MLC programming is accomplished in the same way, except that there are multiple Vprogs and Vreads. This means that there is far less margin for error and cell disturbance is far more likely to cause state changes.

For this reason, MLC is less reliable, has lower endurance numbers and lower read-disturb numbers. MLC thus requires far better ECC strategies to ensure reliable storage.

But MLC is cheaper!

7 Summary

In summary, NAND flash has many failure modes but these can be corrected in software to provide a reliable storage solution.
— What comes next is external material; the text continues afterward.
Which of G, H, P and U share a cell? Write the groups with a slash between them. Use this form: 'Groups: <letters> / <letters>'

Any flash storage mechanisms that do not provide sufficient coverage of different fault modes should be considered suspect.

	Chip Fault	Degradation	P/E failure	Leakage	Write Disturb	Read Disturb
NAND self check	Yes		Yes
Block retirement	Yes	Yes	Yes
Wear levelling		Yes
Write Verification					Yes
Read counting/ re-write						Future
Infrequent read checking				Future	Future	Future
ECC		Yes		Yes	Yes	Yes
Occasional rewrite of oldest data		Yes		Yes		Yes

Thus all fault mechanisms are covered by at least two corrective mechanisms (read disturb correcting features are planned).

1Some MLC parts store more than 2 bits per cell, Storing n bits requires 2n levels.